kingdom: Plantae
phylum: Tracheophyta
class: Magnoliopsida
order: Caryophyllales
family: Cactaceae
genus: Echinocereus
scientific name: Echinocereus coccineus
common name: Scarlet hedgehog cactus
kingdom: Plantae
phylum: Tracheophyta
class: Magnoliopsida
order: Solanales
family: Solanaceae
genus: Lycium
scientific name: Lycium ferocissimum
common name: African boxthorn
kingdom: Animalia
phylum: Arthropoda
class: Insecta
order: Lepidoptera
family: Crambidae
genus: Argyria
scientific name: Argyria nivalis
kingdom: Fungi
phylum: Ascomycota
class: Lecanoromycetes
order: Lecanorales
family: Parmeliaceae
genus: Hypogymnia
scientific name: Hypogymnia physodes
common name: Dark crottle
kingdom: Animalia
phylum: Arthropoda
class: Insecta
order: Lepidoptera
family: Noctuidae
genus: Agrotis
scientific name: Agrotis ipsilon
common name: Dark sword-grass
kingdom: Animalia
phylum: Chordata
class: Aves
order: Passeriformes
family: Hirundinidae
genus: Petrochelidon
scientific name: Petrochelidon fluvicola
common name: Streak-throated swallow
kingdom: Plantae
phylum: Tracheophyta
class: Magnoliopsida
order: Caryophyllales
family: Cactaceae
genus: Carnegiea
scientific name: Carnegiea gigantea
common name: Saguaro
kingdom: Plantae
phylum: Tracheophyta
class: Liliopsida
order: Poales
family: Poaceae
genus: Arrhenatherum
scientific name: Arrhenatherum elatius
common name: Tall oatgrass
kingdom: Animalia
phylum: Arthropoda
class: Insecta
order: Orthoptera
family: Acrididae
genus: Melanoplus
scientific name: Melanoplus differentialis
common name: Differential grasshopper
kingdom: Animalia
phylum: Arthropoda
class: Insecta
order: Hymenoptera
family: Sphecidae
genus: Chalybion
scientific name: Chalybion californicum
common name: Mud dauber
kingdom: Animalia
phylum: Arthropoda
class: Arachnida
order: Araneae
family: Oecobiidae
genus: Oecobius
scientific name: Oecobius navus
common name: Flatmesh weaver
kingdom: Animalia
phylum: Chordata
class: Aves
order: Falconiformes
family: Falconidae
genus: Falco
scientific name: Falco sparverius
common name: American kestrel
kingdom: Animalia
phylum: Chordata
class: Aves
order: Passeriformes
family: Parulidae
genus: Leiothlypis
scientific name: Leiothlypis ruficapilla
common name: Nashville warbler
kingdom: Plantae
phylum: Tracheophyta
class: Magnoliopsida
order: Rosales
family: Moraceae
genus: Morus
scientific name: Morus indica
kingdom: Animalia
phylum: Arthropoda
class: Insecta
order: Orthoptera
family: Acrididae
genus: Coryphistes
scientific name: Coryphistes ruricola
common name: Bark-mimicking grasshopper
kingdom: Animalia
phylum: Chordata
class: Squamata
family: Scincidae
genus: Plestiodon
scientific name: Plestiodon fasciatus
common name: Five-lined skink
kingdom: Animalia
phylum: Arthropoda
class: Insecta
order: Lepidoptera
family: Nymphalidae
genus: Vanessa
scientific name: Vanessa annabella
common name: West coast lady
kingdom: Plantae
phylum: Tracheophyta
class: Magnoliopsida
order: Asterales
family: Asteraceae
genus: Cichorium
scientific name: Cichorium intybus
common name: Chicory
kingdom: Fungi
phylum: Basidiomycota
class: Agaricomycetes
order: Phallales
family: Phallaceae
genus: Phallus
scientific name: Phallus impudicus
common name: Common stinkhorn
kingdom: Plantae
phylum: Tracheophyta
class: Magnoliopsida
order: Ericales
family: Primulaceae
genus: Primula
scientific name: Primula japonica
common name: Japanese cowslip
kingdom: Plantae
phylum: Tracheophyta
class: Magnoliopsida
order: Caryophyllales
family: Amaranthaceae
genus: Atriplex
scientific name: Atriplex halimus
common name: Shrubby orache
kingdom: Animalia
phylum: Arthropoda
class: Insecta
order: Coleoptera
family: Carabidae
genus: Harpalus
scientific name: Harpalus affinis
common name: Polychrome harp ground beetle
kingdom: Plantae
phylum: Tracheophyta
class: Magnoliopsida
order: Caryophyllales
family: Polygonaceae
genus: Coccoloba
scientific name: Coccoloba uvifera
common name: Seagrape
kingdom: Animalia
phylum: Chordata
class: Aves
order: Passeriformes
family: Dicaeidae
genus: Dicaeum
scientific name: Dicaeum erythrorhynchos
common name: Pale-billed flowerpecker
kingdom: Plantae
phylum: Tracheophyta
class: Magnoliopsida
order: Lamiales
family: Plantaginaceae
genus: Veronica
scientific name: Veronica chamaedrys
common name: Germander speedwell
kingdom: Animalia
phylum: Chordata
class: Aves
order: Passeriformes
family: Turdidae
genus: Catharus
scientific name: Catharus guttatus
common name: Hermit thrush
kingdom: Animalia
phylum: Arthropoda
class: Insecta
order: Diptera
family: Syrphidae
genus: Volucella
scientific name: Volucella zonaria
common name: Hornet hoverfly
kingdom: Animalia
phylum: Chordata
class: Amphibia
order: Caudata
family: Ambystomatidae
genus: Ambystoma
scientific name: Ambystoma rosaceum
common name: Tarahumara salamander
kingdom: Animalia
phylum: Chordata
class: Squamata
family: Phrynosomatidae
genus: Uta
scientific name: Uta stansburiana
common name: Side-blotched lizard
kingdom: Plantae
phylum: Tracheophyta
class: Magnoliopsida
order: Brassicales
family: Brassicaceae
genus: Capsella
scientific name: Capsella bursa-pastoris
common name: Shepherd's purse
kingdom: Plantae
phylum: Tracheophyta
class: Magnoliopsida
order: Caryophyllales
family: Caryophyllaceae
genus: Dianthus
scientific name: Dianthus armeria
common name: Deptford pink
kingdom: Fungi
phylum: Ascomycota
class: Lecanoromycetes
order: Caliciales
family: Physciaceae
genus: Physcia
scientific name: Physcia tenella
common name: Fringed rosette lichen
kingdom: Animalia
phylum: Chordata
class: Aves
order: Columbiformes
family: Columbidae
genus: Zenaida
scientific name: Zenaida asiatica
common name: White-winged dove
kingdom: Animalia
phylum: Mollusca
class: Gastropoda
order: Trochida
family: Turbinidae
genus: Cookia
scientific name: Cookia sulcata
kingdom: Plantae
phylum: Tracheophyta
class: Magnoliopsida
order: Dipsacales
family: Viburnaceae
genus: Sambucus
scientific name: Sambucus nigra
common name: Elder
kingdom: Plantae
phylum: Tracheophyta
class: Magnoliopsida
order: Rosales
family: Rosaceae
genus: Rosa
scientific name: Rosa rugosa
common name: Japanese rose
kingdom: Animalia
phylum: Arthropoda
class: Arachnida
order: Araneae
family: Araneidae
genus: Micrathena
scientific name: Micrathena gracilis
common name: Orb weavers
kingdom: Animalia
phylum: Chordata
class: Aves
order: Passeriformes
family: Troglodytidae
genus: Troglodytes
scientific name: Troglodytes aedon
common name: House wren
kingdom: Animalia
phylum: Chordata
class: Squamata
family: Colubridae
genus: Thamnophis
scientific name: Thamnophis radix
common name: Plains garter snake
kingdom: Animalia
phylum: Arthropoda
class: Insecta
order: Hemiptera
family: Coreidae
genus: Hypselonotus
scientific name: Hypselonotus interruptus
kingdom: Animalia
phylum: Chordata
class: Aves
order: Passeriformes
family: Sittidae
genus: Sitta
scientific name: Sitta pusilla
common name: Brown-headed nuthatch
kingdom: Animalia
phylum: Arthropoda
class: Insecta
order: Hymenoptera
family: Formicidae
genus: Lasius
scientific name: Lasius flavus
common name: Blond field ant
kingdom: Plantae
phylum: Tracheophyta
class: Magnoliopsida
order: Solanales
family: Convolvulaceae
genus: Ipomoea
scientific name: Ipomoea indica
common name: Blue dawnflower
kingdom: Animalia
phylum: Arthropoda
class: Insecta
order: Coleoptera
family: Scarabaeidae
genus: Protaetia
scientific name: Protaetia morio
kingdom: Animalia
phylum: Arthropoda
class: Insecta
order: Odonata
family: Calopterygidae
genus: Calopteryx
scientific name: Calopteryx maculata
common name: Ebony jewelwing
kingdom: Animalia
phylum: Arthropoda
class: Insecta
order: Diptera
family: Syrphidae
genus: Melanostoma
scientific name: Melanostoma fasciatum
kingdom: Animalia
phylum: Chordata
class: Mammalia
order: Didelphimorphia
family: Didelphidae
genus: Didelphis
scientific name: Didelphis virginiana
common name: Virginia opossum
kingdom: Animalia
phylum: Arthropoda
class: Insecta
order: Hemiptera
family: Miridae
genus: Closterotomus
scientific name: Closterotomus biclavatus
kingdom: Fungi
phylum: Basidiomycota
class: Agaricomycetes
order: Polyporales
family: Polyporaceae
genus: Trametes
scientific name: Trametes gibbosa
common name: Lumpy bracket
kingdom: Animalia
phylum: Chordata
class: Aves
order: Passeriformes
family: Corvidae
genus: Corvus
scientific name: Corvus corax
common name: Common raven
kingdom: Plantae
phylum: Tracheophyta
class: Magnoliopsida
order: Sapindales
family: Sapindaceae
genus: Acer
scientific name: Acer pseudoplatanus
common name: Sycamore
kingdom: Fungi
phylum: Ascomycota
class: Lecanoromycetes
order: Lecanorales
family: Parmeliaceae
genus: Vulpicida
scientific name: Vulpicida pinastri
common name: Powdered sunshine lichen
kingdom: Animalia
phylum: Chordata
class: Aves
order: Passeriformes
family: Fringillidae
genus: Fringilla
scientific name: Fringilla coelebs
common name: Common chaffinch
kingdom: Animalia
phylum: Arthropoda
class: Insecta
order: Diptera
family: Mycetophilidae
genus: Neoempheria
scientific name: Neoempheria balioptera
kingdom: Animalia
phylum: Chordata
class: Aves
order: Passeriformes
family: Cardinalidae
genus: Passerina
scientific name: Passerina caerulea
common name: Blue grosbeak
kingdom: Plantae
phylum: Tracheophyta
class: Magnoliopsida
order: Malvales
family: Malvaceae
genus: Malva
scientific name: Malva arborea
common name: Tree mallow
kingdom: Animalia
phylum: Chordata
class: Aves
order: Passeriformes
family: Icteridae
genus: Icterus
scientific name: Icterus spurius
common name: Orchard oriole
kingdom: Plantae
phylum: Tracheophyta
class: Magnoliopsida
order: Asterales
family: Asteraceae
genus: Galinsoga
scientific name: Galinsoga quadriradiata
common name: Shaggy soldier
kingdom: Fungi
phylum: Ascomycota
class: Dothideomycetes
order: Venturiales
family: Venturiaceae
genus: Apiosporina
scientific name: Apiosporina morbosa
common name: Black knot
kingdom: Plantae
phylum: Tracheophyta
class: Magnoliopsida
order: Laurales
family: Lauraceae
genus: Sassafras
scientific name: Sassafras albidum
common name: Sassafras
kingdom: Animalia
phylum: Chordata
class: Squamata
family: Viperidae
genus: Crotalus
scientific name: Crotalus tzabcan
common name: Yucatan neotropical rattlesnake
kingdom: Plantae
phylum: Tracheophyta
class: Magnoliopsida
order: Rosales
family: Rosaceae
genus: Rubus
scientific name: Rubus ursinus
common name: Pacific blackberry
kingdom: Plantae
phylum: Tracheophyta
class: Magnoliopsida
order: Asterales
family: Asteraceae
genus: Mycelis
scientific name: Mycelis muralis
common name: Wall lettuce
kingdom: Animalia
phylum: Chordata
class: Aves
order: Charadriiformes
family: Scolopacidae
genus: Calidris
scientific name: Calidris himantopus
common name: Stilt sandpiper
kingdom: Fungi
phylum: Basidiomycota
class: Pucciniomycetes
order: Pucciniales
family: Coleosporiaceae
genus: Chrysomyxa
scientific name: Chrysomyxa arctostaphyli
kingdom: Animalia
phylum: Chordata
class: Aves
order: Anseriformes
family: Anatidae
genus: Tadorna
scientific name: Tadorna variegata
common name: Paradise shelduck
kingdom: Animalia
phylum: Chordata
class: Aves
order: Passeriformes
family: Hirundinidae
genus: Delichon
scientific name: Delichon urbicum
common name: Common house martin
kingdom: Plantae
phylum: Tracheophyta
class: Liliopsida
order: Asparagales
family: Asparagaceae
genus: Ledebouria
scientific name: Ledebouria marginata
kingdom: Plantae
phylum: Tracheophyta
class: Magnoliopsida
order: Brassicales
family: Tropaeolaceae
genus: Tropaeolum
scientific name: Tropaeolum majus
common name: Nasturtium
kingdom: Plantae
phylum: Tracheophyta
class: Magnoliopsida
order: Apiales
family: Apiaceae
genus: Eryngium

*-*-*

• [INSTRUCTIONS FOR THE TASK]
Starting at the first line of the rows, pull out every line up to and including the one that contains "common name: Differential grasshopper", and reproduce them unchanged.

• [SOLUTION TO THE PROBLEM]
kingdom: Plantae
phylum: Tracheophyta
class: Magnoliopsida
order: Caryophyllales
family: Cactaceae
genus: Echinocereus
scientific name: Echinocereus coccineus
common name: Scarlet hedgehog cactus
kingdom: Plantae
phylum: Tracheophyta
class: Magnoliopsida
order: Solanales
family: Solanaceae
genus: Lycium
scientific name: Lycium ferocissimum
common name: African boxthorn
kingdom: Animalia
phylum: Arthropoda
class: Insecta
order: Lepidoptera
family: Crambidae
genus: Argyria
scientific name: Argyria nivalis
kingdom: Fungi
phylum: Ascomycota
class: Lecanoromycetes
order: Lecanorales
family: Parmeliaceae
genus: Hypogymnia
scientific name: Hypogymnia physodes
common name: Dark crottle
kingdom: Animalia
phylum: Arthropoda
class: Insecta
order: Lepidoptera
family: Noctuidae
genus: Agrotis
scientific name: Agrotis ipsilon
common name: Dark sword-grass
kingdom: Animalia
phylum: Chordata
class: Aves
order: Passeriformes
family: Hirundinidae
genus: Petrochelidon
scientific name: Petrochelidon fluvicola
common name: Streak-throated swallow
kingdom: Plantae
phylum: Tracheophyta
class: Magnoliopsida
order: Caryophyllales
family: Cactaceae
genus: Carnegiea
scientific name: Carnegiea gigantea
common name: Saguaro
kingdom: Plantae
phylum: Tracheophyta
class: Liliopsida
order: Poales
family: Poaceae
genus: Arrhenatherum
scientific name: Arrhenatherum elatius
common name: Tall oatgrass
kingdom: Animalia
phylum: Arthropoda
class: Insecta
order: Orthoptera
family: Acrididae
genus: Melanoplus
scientific name: Melanoplus differentialis
common name: Differential grasshopper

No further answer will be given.